Зачем выделывал эти каскадные трюки? Мне нужно было до перевала Дальний круг и я не хотел, чтобы чьи-то бдительные глаза отметили мой интерес к магазинчику "Турист". На такое поведение у меня были основания.
– Дочь говорила, что скоро у нас не будет никаких проблем, - сказала мне на прощание мать Виктории Шкурко.
– В каком смысле?
– В материальном.
– А конкретно? Мама, смеялась Вика дня три назад, мы купим островок в океане, засадим кипарисами и будем под ними жить с папуасами.
– Островок в океане, - повторил и попросил женщину никому не говорить о моем ночном визите.
– Думаете, с ней что-то случилось?
– спросили меня.

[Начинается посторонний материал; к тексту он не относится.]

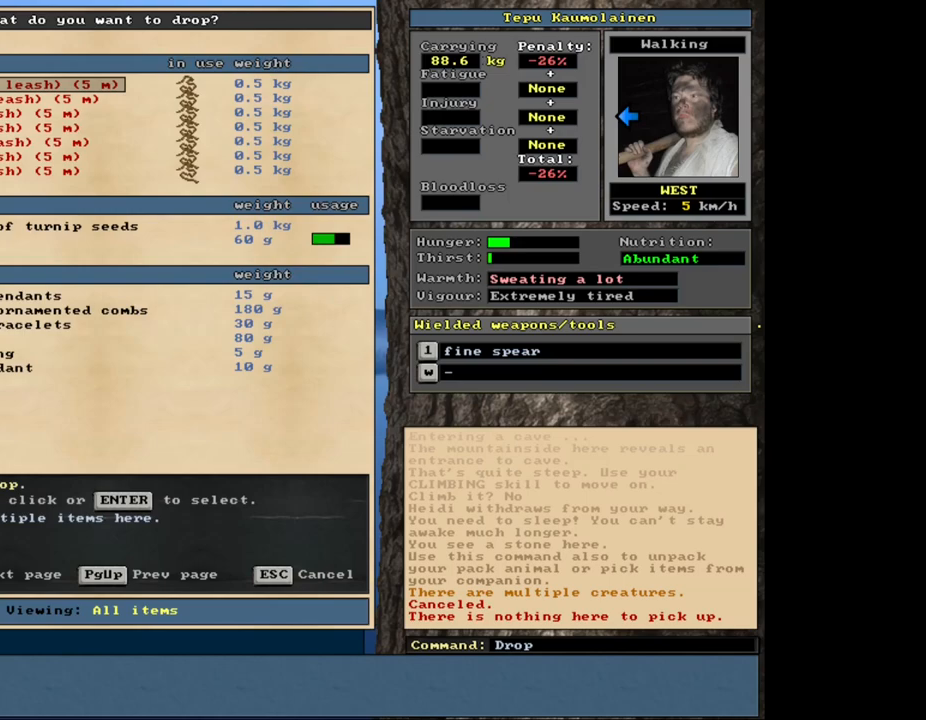
{"keys": [], "mouse": [], "events": []}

Что мог ответить - промолчал. Теперь на этот вопрос получен ответ, страшный для матери. Для меня это лишь один из кровавых эпизодов в сложной криминальной интриге по розыску республиканского наркобарона Папы-духа.
За километр до перевала "Дальний круг" я прыгнул с дизельного трайлера и он, чадящий, убыл в параллельный, более, как мне кажется, простой мир, где нет непрерывного чувства опасности.
– А с кем она дружит?
– спросил я мать Виктории на прощание. Женщина курила в коридоре и ее искаженное лицо в мутном свете лампочки казалось импрессионистским рисунком художника-коканиста.
– Не знаю, - ответила мать.
– Она со всеми дружит.
– И по моей просьбе назвала несколько имен. И среди них я услышал имя: Анастасия. Интуиция и опыт подсказывали мне, что последние трагические события каким-то образом связаны с этой девочкой. Хотя не отметаю и того, что я мог спровоцировать действия, в результате которых и случилось то, что случилось.